INPUT DATA:
:::

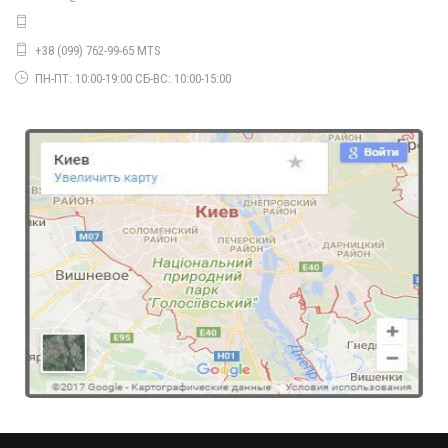
1940.00грн.
+38 (099) 762-99-65 MTS
ПН-ПТ: 10:00-19:00 СБ-ВС: 10:00-15:00
Короткая белая шуба из искусственного меха
2060.00грн.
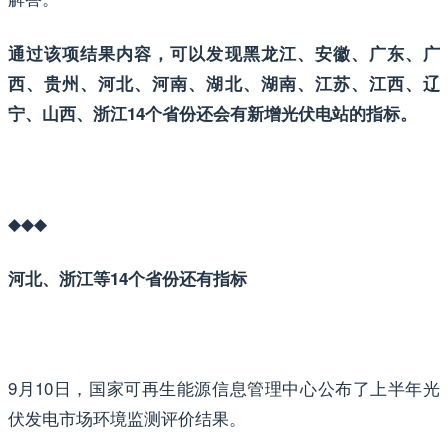
通过该项结果内容，可以发现黑龙江、安徽、广东、广
西、贵州、河北、河南、湖北、湖南、江苏、江西、辽
宁、山西、浙江14个省份还会有新增光伏电站的指标。
◆◆◆
河北、浙江等14个省份还有指标
9月10日，国家可再生能源信息管理中心公布了上半年光
伏发电市场环境监测评价结果。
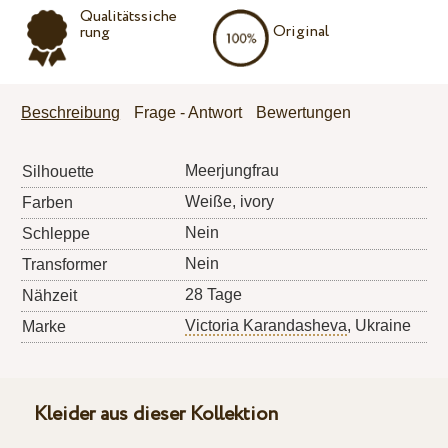
Qualitätssiche
Original
rung
Beschreibung
Frage - Antwort
Bewertungen
Meerjungfrau
Silhouette
Weiße, ivory
Farben
Nein
Schleppe
Nein
Transformer
28 Tage
Nähzeit
Victoria Karandasheva
, Ukraine
Marke
Kleider aus dieser Kollektion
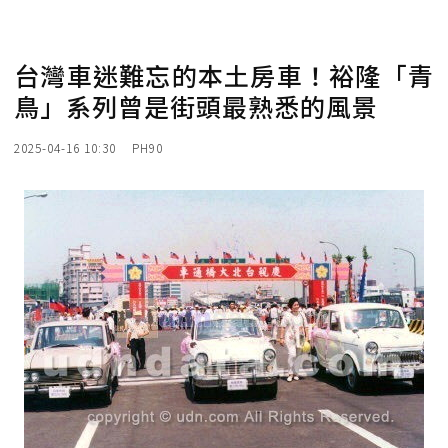
台灣車迷難忘的本土房車！裕隆「青
鳥」系列曾是街頭最熟悉的風景
2025-04-16 10:30
PH90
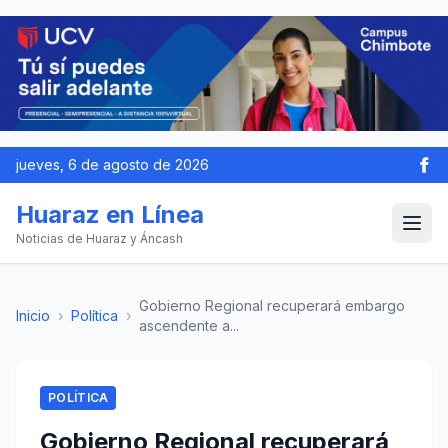
jueves, 6 de agosto de 2026
Huaraz en Línea
Noticias de Huaraz y Áncash
Gobierno Regional recuperará embargo
Inicio
›
Política
›
ascendente a...
POLÍTICA
Gobierno Regional recuperará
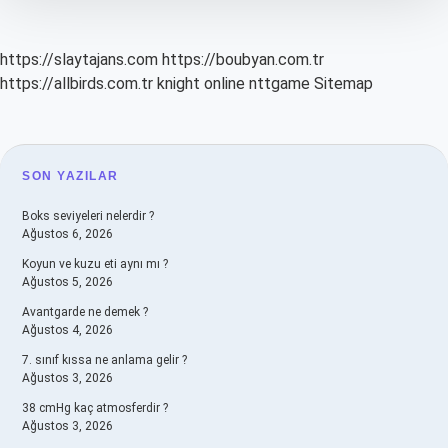
https://slaytajans.com
https://boubyan.com.tr
https://allbirds.com.tr
knight online
nttgame
Sitemap
SIDEBAR
SON YAZILAR
Boks seviyeleri nelerdir ?
Ağustos 6, 2026
Koyun ve kuzu eti aynı mı ?
Ağustos 5, 2026
Avantgarde ne demek ?
Ağustos 4, 2026
7. sınıf kıssa ne anlama gelir ?
Ağustos 3, 2026
38 cmHg kaç atmosferdir ?
Ağustos 3, 2026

:::

THE PROBLEM: Without including any images, output the data exactly as given.

YOUR RESPONSE:
1940.00грн.
+38 (099) 762-99-65 MTS
ПН-ПТ: 10:00-19:00 СБ-ВС: 10:00-15:00
Короткая белая шуба из искусственного меха
2060.00грн.
通过该项结果内容，可以发现黑龙江、安徽、广东、广
西、贵州、河北、河南、湖北、湖南、江苏、江西、辽
宁、山西、浙江14个省份还会有新增光伏电站的指标。
◆◆◆
河北、浙江等14个省份还有指标
9月10日，国家可再生能源信息管理中心公布了上半年光
伏发电市场环境监测评价结果。
Qualitätssiche
Original
rung
Beschreibung
Frage - Antwort
Bewertungen
Meerjungfrau
Silhouette
Weiße, ivory
Farben
Nein
Schleppe
Nein
Transformer
28 Tage
Nähzeit
Victoria Karandasheva
, Ukraine
Marke
Kleider aus dieser Kollektion
台灣車迷難忘的本土房車！裕隆「青
鳥」系列曾是街頭最熟悉的風景
2025-04-16 10:30
PH90
jueves, 6 de agosto de 2026
Huaraz en Línea
Noticias de Huaraz y Áncash
Gobierno Regional recuperará embargo
Inicio
›
Política
›
ascendente a...
POLÍTICA
Gobierno Regional recuperará
https://slaytajans.com
https://boubyan.com.tr
https://allbirds.com.tr
knight online
nttgame
Sitemap
SIDEBAR
SON YAZILAR
Boks seviyeleri nelerdir ?
Ağustos 6, 2026
Koyun ve kuzu eti aynı mı ?
Ağustos 5, 2026
Avantgarde ne demek ?
Ağustos 4, 2026
7. sınıf kıssa ne anlama gelir ?
Ağustos 3, 2026
38 cmHg kaç atmosferdir ?
Ağustos 3, 2026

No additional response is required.